Man burned alive in Burundi protest against presidential bid

Bujumbura, Burundi: Protesters burned a man alive in Burundi's capital on Thursday, saying he was a member of the ruling party's youth wing which had attacked them during their rallies against the president's bid for a third term, a witness said.

Tensions have been building on Bujumbura's streets for almost two weeks between protesters and police using tear gas, water cannon and, demonstrators say, live rounds. The police deny this.

The violence has plunged the African nation into its worst crisis since the end of an ethnically charged civil war in 2005, raising fears of fresh bloodshed in a region still haunted by the genocide in neighbouring Rwanda.
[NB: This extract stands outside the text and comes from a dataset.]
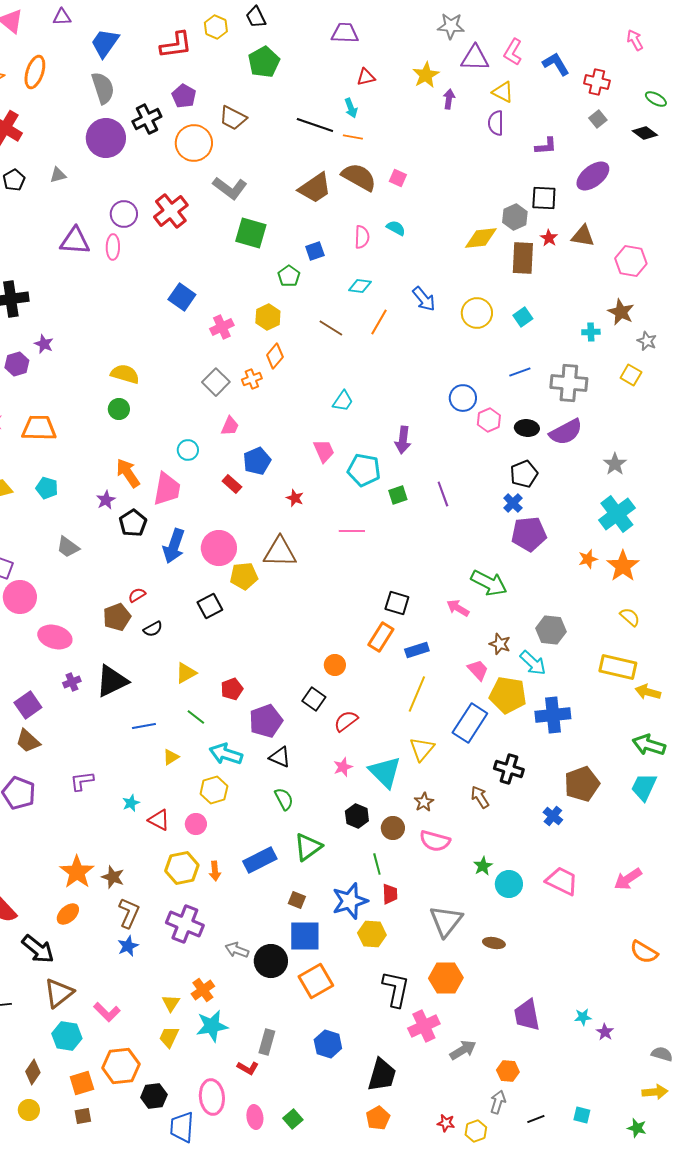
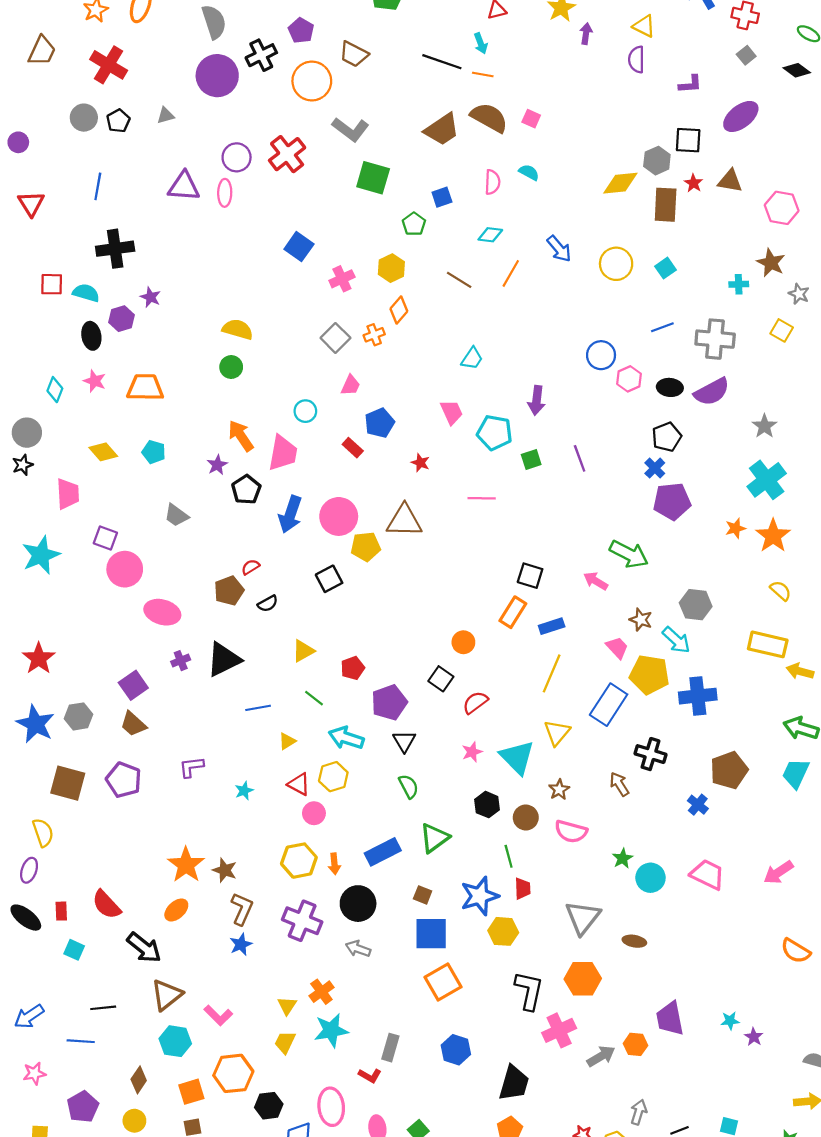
black triangle: (280, 757) -> (404, 741), turned 35
red triangle: (159, 820) -> (299, 784), moved
black circle: (271, 961) -> (358, 904), moved
orange hexagon: (508, 1071) -> (635, 1044), moved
The chairwoman of the African Union bloc's Commission, Nkosazana Dlamini-Zuma, joined government opponents on Thursday in saying the situation had deteriorated so far that the June 26 presidential election should be postponed.

"Until there is peace in Burundi, we can't go for elections," she said on her Twitter feed. President Pierre Nkurunziza's spokesman said that was unnecessary as most of the country was calm.

Protesters said the victim of the burning was a member of the Imbonerakure youth wing of the ruling CNDD-FDD party, which they say has attacked them. The government has repeatedly dismissed charges that Imbonerakure is fomenting violence.

"They put tyres around his neck and then burned him," a witness told Reuters after seeing the man killed in the Nyakabiga district of Bujumbura.

Condemning the killing, presidential spokesman Gervais Abayeho said: "We don't want the situation to degenerate and take us back to those years when people were killed on the streets in broad daylight."

The Red Cross said a man was killed in that district, without saying how, and a woman had been killed in another area. Activists say at least 14 people have been killed since the protests erupted. Police give lower figures.

Calls for delays

Opponents say Nkurunziza's decision to stand again violates two-term limits set out in the constitution and the peace deal that ended Burundi's civil war - a conflict that pitted the ethnic Hutu majority against the Tutsi minority.

A constitutional court ruled on Tuesday that Nkurunziza's first term, when he was picked by lawmakers rather than by popular election, did not count. The opposition says the court is biased.

Several opposition figures say the vote should be delayed, provided the parliamentary and presidential elections now scheduled for May and June are held before Nkurunziza's current term expires on Aug. 26.

"It is needed," said presidential hopeful Agathon Rwasa, who like Nkurunziza once led a Hutu rebel group. "There is no security."

Nkurunziza said in a televised address on Wednesday that his next term, if he was elected, would be his last. He has called the protests an "insurrectional movement".

"We ask all those protesting against the third term to continue to demonstrate peacefully and show restraint," Gabriel Rufyiri, a prominent opposition activist, told Reuters.

Fearing a relapse into bloodshed, foreign ministers from the East African Community nations were in Bujumbura this week to discuss the crisis. A regional summit on Burundi is to be held in Tanzania on May 13.

Neighbouring Rwanda suffered a genocide in 1994 in which 800,000 people, mostly Tutsis and moderate Hutus, were slaughtered.

Almost 40,000 people, many of them Tutsis, have fled from Burundi to neighbouring states.